Have you ever been to a Kinder Gym themed party? They're mostly held in gymnasiums in the rainier colder months and contain all sorts of fun things like Tarzan ropes, huge Olympic-sized trampolines, rolling mats, rings and - best of all by far - the Pits of Foam.
Pits of Foam, are, well, pits in the ground filled up with foam I guess. One Kinder Gym near us has a 10 feet deep pit in the floor, roughly two adult trampolines long that is entirely filled with foam and sponge squares. It can entered in one of two ways - by running along like a lunatic until you go "Sprooiiiiinnnnngggg!" off the mini tramp into the pit; or by flinging yourself in free-style at the other end.
Me, I prefer free-style so that I don't smother any little kid who inadvertently gets in my way. You see that's the joy of these Kinder Gym places: parents are allowed to play too. I defy any grown-up to say that they still feel stressed, angry, anxious or nervous after hurling their bodies about during their child's Kinder Gym party.
Admittedly, it does take a bit of bravery to do it. When the other Mums are clad in their Yummy Mummy designer duds and you turn up in your tracksuit pants and a sportsbra, you are already saying loud and clear that you're up for a bit of immature action......

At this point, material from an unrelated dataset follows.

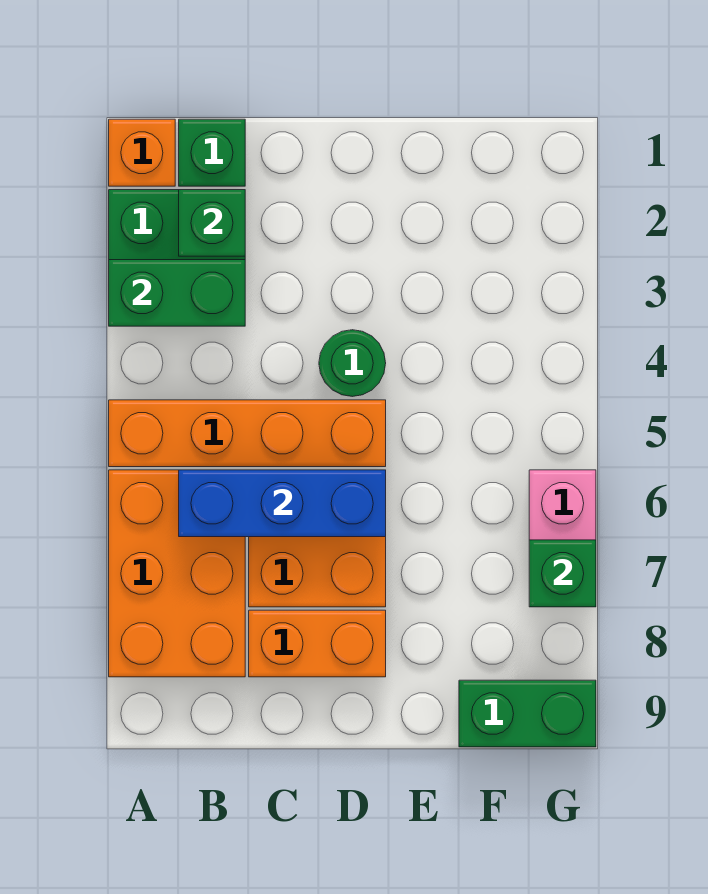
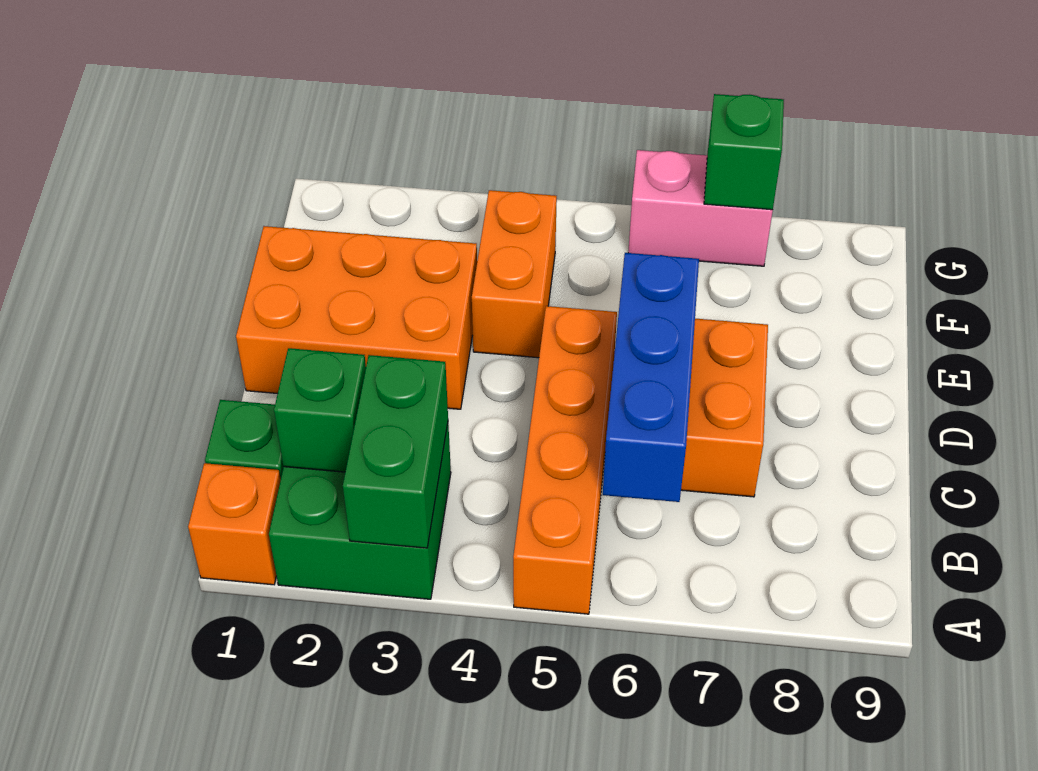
orange brick A6:B8 level 1 -> orange brick D1:E3 level 1
orange brick C8:D8 level 1 -> orange brick E4:F4 level 1
green round brick D4 level 1 -> none
green brick F9:G9 level 1 -> none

I thought it was best to start slowly on something that's not attention grabbing, like a short go on the tarzan ropes. Feeling every single muscle under each of my arms snap away from the tendons like guy ropes on a tent is a subtle reminder that I'm no longer as supple as I was in those halcyon playground days of the 70s.
Still, I'm out there now, and there's no going back to the pursed lip crowd of the watching Yummy Mummies. It's over to the big trampoline. And what a flattering sporting device this is! Unlike my child's trampoline that has "NO-ONE OVER 90KG ALLOWED" stamped all over it - and my husband reminding you that my cuddly 68kg would translate to far more than 90kg when the physics of gravity and increased pressure caused by jumping are factored in - this trampoline is bloody HUGE. Three Laurie Oakes' could jump on this and only be in danger of snagging one of their toenails in the netting. It's like swimming through air and boy, don't the children look small from up here? The only negative is that the last time I jumped on a trampoline (circa 1979) I didn't have breasts. Now they're threating to burst out from their underwire and spandex and blacken both eyes. Of the kid on the trampoline next to me.

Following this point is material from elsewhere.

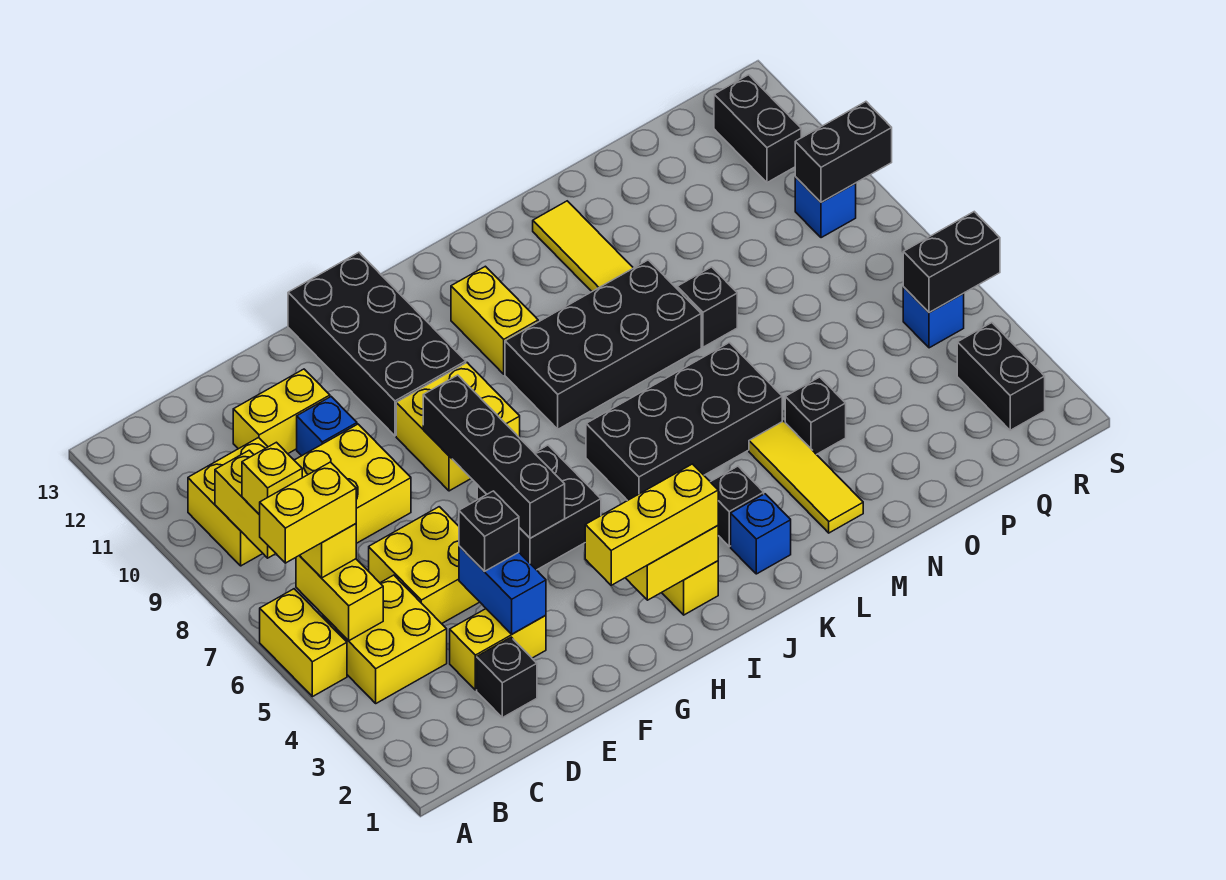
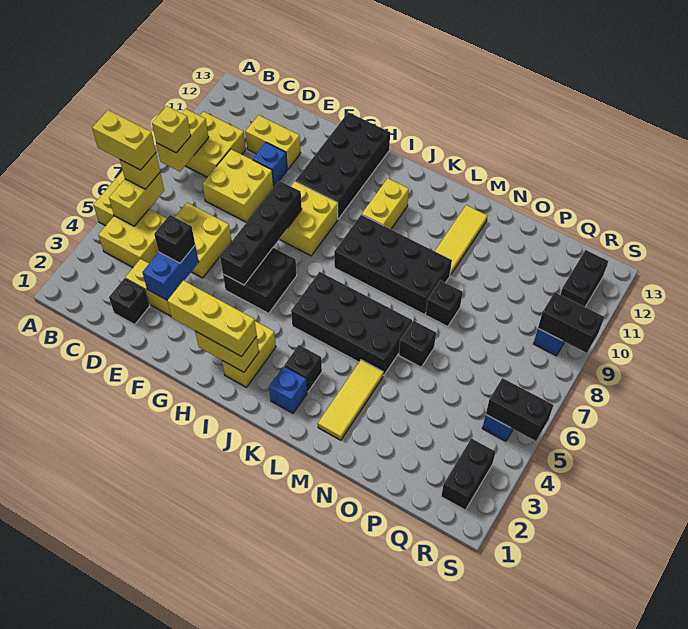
black brick N4 level 1 -> black brick N6 level 1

Sadly, it's time to get off and let someone under the age of 40 have a turn and allow my now-throbbing hooters a chance to stop bouncing. Also because the Yummy Mummies are yelling at me to "Get the hell off and the kids a go!" All righty then, it's time for the PIT OF FOAM! In a lengthy run-up second only in athletic grace to that of a high-jumper, I go for the freestyle end. A triple pike, double lutz, back crackin', side splittin' dive later, my face is wedged up against the side and my back is being used as a landing pad for three foolhardy six year olds. Why is it that kids don't think that adults feel pain? I'd like to be able to voice that question out aloud, but by now my face has slid down the wall and I'm breathing in the crumbly bits of foam that gather at the bottom.
As for my bottom, it's sticking out of the foamy flotsam like a resurfacing whale and through the foamy spongey crumble-haze I am vaguely aware of another little midget landing on it after their leap off the mini trampoline end. Channelling Dory from 'Finding Nemo', I find myself singing 'Just keep swimming, just keep swimming, swimming swimming......' as I ineffectually flop around to flip myself upright. Five minutes later, my panicked red face bursts triumphantly through the surface of the foam cubes.
Each attempt to clamber out of the pit itself seems to result in sinking further to the bottom in an increasing cycle of exhaustion and foam crumb inhalation. Somehow I have success after hoiking my right leg up and out of the pit and dragging the rest of me behind. It would have looked rather dignified and deft if I hadn't have accidentally strained a hammie and popped off a stinker at the same time. Luckily, no-one heard or noticed my efforts except for a three year old sibling, who stared at me, stared at the booger on her finger and stared at me some more.
It is now that I curse wearing baggy trakkie daks with a generously elasticated waistband. A supervisory father kindly offers to grab my arms to haul me out. My arms and my torso are now being heaved safely out of the satanic pit, but my tracksuit pants have stuck to the god-awful cubes like obsessive velcro. As I slowly emerge, it is with increasing horror that I feel my daks slowly pulling themselves down.
Do I yell out "STOP! Let me drop! You go on ahead and leave me here" to the helpful father or be more grateful to escape than ashamed at showing off my arse to a packed gymnasium?
Like a footy player caught with his shorts pulled down during a running tackle, I have no choice. It's the arse and then freedom. It is with an increasingly mature attitude that I realise the truth - I've got to keep going, finish the task and then pull up my pants with confidence. Pity about the Yummy Mummy choking on her takeaway latte though.